10 Terwijl de kinderen Israels te Gilgal gelegerd lagen, zo hielden zij het pascha op den veertienden dag derzelver maand, in den avond, op de vlakke velden van Jericho.
Und die Söhne Israels lagerten in Gilgal und begingen das Passah, am vierzehnten Tage des Monats am Abend im Flachland Jerichos;
11 En zij aten van het overjarige koren des lands, des anderen daags van het pascha, ongezuurde broden en verzengde aren, even op dienzelven dag.
Und sie aßen von der Frucht des Landes vom morgenden Tage nach dem Passah, Ungesäuertes und Geröstetes, an eben dem Tage;
12 En het Manna hield op des anderen daags, nadat zij van des lands overjarige koren gegeten hadden; en de kinderen Israels hadden geen Manna meer, maar zij aten in hetzelve jaar van de inkomst des lands Kanaan.
Und das Mannah hörte auf am morgenden Tag, da sie von der Frucht des Landes aßen; und die Söhne Israel hatten kein Mannah mehr; sondern sie aßen von dem Ertrag des Landes Kanaan in demselbigen Jahr.
13 Voorts geschiedde het, als Jozua bij Jericho was, dat hij zijn ogen ophief, en zag toe, en ziet, er stond een Man tegenover hem, Die een uitgetogen zwaard in Zijn hand had.

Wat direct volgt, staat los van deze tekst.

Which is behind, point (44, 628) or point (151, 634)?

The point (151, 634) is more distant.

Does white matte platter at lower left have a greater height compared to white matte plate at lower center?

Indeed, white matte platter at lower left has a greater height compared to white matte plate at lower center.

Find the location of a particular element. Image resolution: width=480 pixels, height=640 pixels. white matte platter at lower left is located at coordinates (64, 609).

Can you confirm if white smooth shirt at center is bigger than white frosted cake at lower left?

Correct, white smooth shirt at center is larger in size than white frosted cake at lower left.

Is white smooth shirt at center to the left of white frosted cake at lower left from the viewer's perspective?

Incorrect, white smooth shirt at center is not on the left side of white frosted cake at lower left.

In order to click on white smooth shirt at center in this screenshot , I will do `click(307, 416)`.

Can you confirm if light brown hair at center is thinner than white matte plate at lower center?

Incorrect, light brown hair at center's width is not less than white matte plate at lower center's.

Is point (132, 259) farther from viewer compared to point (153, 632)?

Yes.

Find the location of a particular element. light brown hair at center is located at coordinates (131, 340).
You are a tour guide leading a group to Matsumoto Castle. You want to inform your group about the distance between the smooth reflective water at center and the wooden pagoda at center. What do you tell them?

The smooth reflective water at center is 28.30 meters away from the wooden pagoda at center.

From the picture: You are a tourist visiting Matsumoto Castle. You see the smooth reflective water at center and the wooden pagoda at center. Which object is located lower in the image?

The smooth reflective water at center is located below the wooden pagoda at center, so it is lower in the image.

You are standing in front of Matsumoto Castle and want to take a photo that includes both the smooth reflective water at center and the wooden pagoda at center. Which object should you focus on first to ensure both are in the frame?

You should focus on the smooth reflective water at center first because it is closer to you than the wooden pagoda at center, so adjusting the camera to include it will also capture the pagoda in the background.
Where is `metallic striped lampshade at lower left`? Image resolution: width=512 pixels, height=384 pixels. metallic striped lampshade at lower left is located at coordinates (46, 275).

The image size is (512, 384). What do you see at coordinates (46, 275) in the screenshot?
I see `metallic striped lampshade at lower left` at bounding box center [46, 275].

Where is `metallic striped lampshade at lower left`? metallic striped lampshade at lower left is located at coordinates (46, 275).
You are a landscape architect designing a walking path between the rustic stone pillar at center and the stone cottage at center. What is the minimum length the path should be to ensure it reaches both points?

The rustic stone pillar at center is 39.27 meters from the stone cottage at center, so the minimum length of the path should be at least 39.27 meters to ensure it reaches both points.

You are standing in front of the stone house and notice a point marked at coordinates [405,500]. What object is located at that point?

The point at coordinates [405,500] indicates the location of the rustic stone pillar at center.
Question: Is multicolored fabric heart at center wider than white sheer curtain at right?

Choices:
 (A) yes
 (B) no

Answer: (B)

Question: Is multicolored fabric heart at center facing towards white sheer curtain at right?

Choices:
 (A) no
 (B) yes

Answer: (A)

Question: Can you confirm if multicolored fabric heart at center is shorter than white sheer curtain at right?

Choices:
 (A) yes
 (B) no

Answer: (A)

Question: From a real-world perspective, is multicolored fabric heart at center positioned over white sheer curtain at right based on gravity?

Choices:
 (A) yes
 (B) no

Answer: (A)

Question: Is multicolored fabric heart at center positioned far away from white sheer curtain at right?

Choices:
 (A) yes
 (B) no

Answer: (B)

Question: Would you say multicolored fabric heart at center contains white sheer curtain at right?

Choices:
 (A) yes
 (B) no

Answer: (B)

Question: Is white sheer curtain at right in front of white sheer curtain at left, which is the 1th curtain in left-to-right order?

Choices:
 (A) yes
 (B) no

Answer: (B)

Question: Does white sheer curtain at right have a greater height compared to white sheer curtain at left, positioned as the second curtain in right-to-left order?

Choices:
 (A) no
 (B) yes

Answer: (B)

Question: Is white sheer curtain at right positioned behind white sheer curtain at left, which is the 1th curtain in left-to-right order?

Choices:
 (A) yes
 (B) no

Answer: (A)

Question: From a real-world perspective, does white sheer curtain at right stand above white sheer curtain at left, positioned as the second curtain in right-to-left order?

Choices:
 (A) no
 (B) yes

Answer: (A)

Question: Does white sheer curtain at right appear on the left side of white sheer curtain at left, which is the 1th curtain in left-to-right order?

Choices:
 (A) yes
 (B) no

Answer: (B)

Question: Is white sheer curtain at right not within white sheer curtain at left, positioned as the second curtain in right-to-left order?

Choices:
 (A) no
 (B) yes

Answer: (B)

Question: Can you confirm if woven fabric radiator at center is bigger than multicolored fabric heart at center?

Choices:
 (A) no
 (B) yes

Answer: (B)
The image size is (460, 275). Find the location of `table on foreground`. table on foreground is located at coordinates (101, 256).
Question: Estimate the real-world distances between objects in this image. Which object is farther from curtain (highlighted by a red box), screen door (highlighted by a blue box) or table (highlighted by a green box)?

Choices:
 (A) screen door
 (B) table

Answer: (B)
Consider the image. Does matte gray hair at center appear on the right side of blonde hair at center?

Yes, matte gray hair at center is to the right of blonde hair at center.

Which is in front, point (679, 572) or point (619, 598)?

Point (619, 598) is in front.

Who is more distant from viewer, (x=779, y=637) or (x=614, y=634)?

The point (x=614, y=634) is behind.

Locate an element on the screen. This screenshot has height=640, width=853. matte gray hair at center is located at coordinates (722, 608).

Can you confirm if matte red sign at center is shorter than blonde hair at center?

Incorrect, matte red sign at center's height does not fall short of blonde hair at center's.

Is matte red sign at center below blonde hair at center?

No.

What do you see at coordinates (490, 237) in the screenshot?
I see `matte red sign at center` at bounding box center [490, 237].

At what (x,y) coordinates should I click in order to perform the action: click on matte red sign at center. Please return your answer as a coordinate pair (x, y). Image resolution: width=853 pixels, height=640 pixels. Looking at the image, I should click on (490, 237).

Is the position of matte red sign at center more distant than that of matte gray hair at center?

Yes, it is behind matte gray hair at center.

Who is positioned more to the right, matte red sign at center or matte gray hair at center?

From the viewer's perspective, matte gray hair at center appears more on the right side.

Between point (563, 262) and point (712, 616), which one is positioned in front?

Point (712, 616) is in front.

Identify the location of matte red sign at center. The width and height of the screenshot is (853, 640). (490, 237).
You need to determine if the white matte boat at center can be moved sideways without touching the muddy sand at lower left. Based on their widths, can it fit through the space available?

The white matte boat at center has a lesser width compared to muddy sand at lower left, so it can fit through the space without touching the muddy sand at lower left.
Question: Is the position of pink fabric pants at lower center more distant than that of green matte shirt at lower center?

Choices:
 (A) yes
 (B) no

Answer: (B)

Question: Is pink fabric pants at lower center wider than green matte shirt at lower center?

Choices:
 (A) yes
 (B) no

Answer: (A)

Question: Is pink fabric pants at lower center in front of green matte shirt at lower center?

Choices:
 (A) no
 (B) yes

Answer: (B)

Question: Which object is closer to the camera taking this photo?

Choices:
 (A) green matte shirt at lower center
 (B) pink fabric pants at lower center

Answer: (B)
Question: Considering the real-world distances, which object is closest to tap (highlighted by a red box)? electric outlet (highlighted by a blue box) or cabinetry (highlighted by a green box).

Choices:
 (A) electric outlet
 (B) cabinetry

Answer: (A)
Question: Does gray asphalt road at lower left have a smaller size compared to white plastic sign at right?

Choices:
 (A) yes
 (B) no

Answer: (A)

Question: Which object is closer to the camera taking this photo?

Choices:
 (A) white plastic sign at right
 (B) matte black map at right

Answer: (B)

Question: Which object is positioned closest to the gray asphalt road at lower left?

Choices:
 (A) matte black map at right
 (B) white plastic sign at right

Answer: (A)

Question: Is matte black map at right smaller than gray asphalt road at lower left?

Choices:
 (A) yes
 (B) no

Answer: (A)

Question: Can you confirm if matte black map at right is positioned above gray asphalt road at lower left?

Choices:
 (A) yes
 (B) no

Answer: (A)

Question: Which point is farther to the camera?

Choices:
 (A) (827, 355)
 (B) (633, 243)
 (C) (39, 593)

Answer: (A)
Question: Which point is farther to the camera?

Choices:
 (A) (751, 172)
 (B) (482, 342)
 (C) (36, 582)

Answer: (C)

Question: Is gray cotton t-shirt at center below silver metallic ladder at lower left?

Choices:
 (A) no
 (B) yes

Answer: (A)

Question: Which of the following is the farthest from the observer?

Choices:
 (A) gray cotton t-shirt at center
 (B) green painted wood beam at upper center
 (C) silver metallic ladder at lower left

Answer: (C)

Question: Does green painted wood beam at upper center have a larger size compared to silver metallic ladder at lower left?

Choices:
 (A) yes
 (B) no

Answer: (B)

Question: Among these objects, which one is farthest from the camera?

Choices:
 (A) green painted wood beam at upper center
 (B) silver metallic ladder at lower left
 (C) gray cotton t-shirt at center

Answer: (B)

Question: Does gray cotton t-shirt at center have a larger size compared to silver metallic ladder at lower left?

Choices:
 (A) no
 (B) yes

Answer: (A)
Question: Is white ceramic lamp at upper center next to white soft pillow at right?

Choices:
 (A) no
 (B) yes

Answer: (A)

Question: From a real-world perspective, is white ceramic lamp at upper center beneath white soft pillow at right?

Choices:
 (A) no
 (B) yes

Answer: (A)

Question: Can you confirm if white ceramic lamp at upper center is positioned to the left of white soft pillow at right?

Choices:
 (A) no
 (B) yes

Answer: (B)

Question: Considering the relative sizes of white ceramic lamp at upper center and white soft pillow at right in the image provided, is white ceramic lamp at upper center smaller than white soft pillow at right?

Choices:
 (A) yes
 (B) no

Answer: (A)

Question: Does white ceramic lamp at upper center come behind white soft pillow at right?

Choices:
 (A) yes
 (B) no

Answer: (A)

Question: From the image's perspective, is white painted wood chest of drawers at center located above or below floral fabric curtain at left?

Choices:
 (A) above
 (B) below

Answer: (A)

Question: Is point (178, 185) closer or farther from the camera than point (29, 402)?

En Jozua ging tot Hem, en zeide tot Hem: Zijt Gij van ons, of van onze vijanden?
Und es geschah, als Joschua bei Jericho war, daß er seine Augen aufhob und sah, und siehe, ein Mann stand ihm gegenüber und Sein gezücktes Schwert in Seiner Hand. Und Joschua ging zu Ihm und sprach zu Ihm: Bist Du für uns oder für unsere Dränger?
14 En Hij zeide: Neen, maar Ik ben de Vorst van het heir des HEEREN: Ik ben nu gekomen! Toen viel Jozua op zijn aangezicht ter aarde en aanbad, en zeide tot Hem: Wat spreekt mijn Heere tot Zijn knecht?
Und Er sprach zu ihm: Nicht doch! Ich bin der Oberste des Heeres Jehovahs, jetzt komme Ich. Und Joschua fiel auf sein Angesicht zur Erde und betete an und sprach zu Ihm: Was redet Mein Herr zu Seinem Knechte?
15 Toen zeide de Vorst van het heir des HEEREN tot Jozua: Trek uw schoenen af van uw voeten; want de plaats, waarop gij staat, is heilig. En Jozua deed alzo.
Und der Oberste des Heeres Jehovahs sprach zu Joschua: Ziehe ab deinen Schuh von deinem Fuß; denn der Ort, auf dem du stehst, ist heilig. Und Joschua tat also.